Ele não podia ver comida. Seu primeiro choro não foi para avisar que havia chegado ao mundo. Foi para anunciar a todos os presentes que ele estava com fome. A medicina, e a mãe dele, nunca tinham visto um bebê tão faminto logo nos primeiros segundos de vida. Antes mesmo de cortar o cordão umbilical, já tinha feito a primeira mamada e chocado o hospital inteiro.
Cresceu um pouco. Normal pra quem comia tudo que via, e não via, pela frente. Com um ano já tinha experimentado todo tipo de papinha, fruta, aveia, mingau e — não contem pra ninguém da família — um dedinho molhado de cerveja do tio Carlos. O apetite voraz do garoto era motivo de orgulho para suas avós, e para todas as outras avós do clube ilegal de carteado da casa de repouso.

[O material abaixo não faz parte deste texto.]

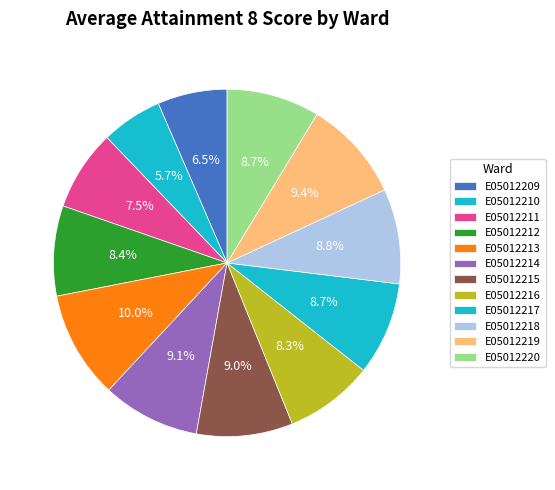

How many segments does this pie chart have?

12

O som do sinal nos avisa que agora ele já está na escola. Como qualquer garoto de sua idade, ele gostava mesmo de jogar futebol. Infelizmente ele não tinha lá muita visão de jogo. Passava mais tempo na fila de espera pelo próximo jogo do que em quadra. Ele não ligava. Até porque a fila desembocava na cantina da escola. Ele era um glutão, mas era muito educado. Era o rei das tias do lanche. Elas já sabiam de cor o que, e o quanto, ele comeria em cada dia da semana.
Cresceu um pouco mais. O apetite começou a mudar. Os hormônios são os culpados com certeza. Ele era tão bom de papo quanto de garfo. Mas nunca conseguia ver se estava caindo nas graças das garotas ou na armadilha da friendzone. Seu pequeno problema era saber quando dar o próximo passo. Seu grande problema era saber quando ele poderia comer o que sobrava no prato de suas pretendentes.
A faculdade de gastronomia era o destino certo. Só ele não viu. Resolveu fazer publicidade. Foi bem ao longo do curso, arrumou um estágio cedo, começou a usar camisa com estampa engraçadinha, ganhou prêmios, virou noites, pediu todos os deliveries do bairro — duas vezes — e sabia indicar todo tipo de gastronomia para os colegas de trabalho. Só não sabia há quanto tempo não via a namorada, os pais e o cachorro. Até ele conseguiu ver que aquilo não estava fazendo bem.
Tirou um ano sabático. Foi sentir a energia do leste europeu, leste asiático e da zona leste. Deu certo. Descobriu o que dava mais sentido aos seus sentidos: a comida. Ele não sabia bem o porquê. E olha que já tinha comido de tudo. Ou quase tudo. Mas nunca tinha parado pra pensar nisso. Tudo fazia sentido de novo. Cada garfada era um sopro de vida. Não havia endocrinologista, cardiologista ou opiniãoalheiagista que lhe fizesse parar.
Na verdade, havia sim. O narrador. Até aqui esta história agrada o paladar da grande maioria dos leitores. Daqui pra frente, pode ser meio indigesta para alguns. Por isso, tal qual num restaurante decente, o leitor poderá escolher. Sabendo, é claro, que isso impactará diretamente em sua digestão.
Nossa primeira opção — ou parágrafo a seguir — é uma sobremesa clássica, o típico final feliz de qualquer história, ou refeição. A segunda opção — ou dois parágrafos à frente — é um prato que o chef caprichou e ousou um pouco mais, mas que pode agradar muito, ou causar um mal estar danado. Não vai ter nenhum garçom perguntando o que o leitor vai querer, mas os parágrafos serão servidos a seguir.
O final feliz pra quem come de tudo é comer, literalmente, tudo. Não havia mais nada no mundo que ele não tivesse degustado, provado ou experimentado. Ele realmente não podia ver comida, mas sentia a comida. Os cheiros, as texturas, os sons, tudo que rodeava uma refeição permitia que ele materializasse o que não conseguia enxergar. Viveu feliz e guloso até os 100 anos. Dizia que o segredo era a tacinha de licor digestivo após as refeições. Em sua lápide podemos ler “cegos também podem ter o olho maior que a barriga”.
O final nada feliz desta história, não se enche a boca para contar. E muito menos se conta de boca cheia. Se você já leu o final feliz, sacou que nosso personagem era cego. Se não leu, agora já sabe. Final amargo não tem rodeios. Nem sorrisos. Ele pensou que aquela seria a primeira refeição do dia. Mal sabia que seria a última. Ele comeu como sempre, mas diferente de todas as outras vezes, não percebeu que tinha caroço naquele angu. Até hoje não se tem maiores explicações da polícia, vizinhos, ou da ex-mulher que ficou com toda sua fortuna. Mas sabe-se que ele foi envenenado. Em sua lápide não podemos ler nada. A piranha cremou o ex-marido, se confundiu com os potes e acabou usando ele de tempero num miojo sem vergonha.